Müjde Işıl – Varını yoğunu ortaya koyarak, 100 milyonluk bütçenin neredeyse yarısını kendi cebinden karşılayarak bir destan çekmek nasıl bir tutku? Söz konusu Kevin Costner ve western ise buna şaşırmamak lazım. Zira Costner demek western demek bir bakıma. 1990’da Akademi’nin Kızılderililerden özür dileyip Oscar’a boğduğu “Kurtlarla Dans”, onun ilk yönetmenliğiydi. Westernin neredeyse unutulduğu 2000’lerin başında “Open Range/Uzak Ülke” ile türe bağlılığını sürdürdü. Yaklaşık 20 yıl sonra işi daha da büyüterek dört filmden oluşan ve şimdilik iki bölümünü çektiği “Horizon: An American Saga”ya imza attı.

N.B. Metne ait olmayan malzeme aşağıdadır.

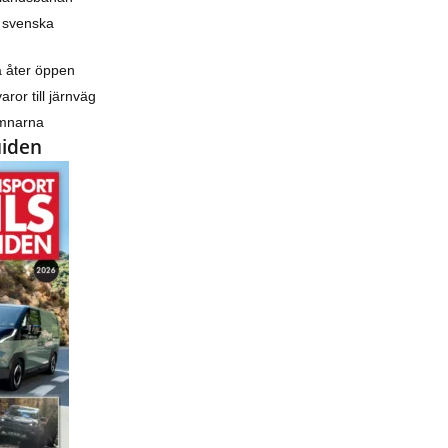
 svenska
a åter öppen
varor till järnväg
amnarna
uiden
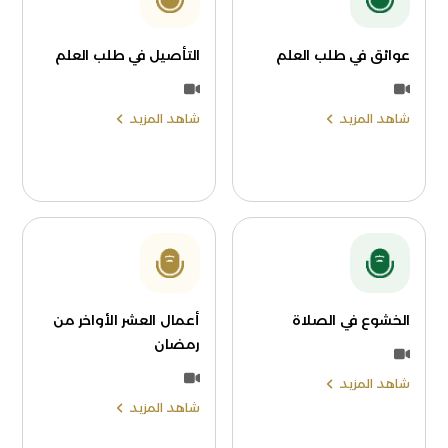
عوائق في طلب العلم
التأصيل في طلب العلم
شاهد المزيد
شاهد المزيد
الخشوع في الصلاة
أعمال العشر الأواخر من
رمضان
شاهد المزيد
شاهد المزيد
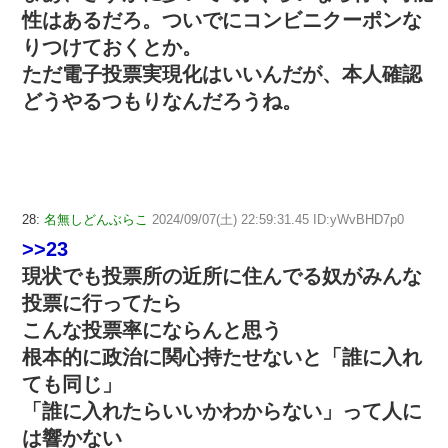
性はあるだろ。ついでにコンビニクーポンな
りつけておくとか。
ただ電子投票実現化はいいんだが、本人確認
どうやるつもりなんだろうね。
28:
名無しどんぶらこ
2024/09/07(土) 22:59:31.45 ID:yWvBHD7p0
>>23
現状でも投票所の近所に住んでる奴がみんな
投票に行ってたら
こんな投票率にならんと思う
根本的に政治に関心持たせないと「誰に入れ
ても同じ」
「誰に入れたらいいかわからない」って人に
は響かない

‘80’lerden beri Costner’ın rüya projesi olan yapım harikulade sinematografiye sahip. Kanyonlardan doğal yaşam alanına ve çatışma sahnelerine kadar filmin görselliği gerçekten çok güçlü. Yıllarca dekor kullanılarak kotarılmış western fonu, bu filmde tamamen gerçek ve kusursuz. Storyboardları bile tablo niyetine saklanır. 1859’da beyazların, Kızılderililere ait arazide ev kurma girişimiyle başlayan film genel olarak Amerikan İç Savaşı dönemine odaklanıyor. O süreci farklı hikâyeler ve kahramanlar üzerinden anlatıyor. Hepsini birleştiren ise Horizon adlı bir yerleşim yeri ilanı.
Beyazların vahşeti
Costner ilk defa, yönettiği bir filmin senaryosuna da imza attı. Açıkçası bu filmin pek lehine çalışmamış; en azından karakterleri tanıdığımız bu ilk bölümde. Her bir hikâye farklı bir filmmiş de kurguda birleştirilmiş gibi. Dört bölümlük olduğunu düşündüğümüzde hikâyelerin bir noktada kesişmesi heyecan yaratıyor. Ancak ilk filmde karakterleri tanıyacak bir alan açmıyor filmin senaryosu. Costner sanki karakterleri seyircinin de tanıdığını farz etmiş. Kullanılan klişeler ise koca bir western külliyatına saygı duruşu niteliğinde.
Filmin başında çoluk çocuk öldüren Kızılderililer görüyoruz. Katliamı yapanlar, alanlarını korumak isteyen bir avuç kötü olarak tanımlansalar da yıllarca Hollywood’un Kızılderilileri vahşi olarak tanıttıkları filmleri anımsatıyor bu sahneler. Sonrasında da beyazların vahşetine tanık oluyoruz. Film, barış mesajını ordudaki teğmenin ve Kızılderili şefin sağduyusuyla veriyor. Costner’ın canlandırdığı Hayes Ellison ise filmin tam 60. dakikasında perdede görünüyor. Bu karizmatik karakter belli ki ikinci filmde kilit bir yerde olacak. Sam Worthington’ın karakteri ise daha baskın.
Çok karakterli bu destanın bütününü ve hikâyelerin nerede kesiştiğini henüz bilmiyoruz. İlk film, telaşlı ve odaksız hikâye anlatımının dezavantajını yaşıyor. Dört bölüm yani yaklaşık 12 saatlik bir destana başlarken detaycı bir senaryo ile başyapıt çıkarabilirmiş Costner. Kim bilir, belki ikinci film öyle olur.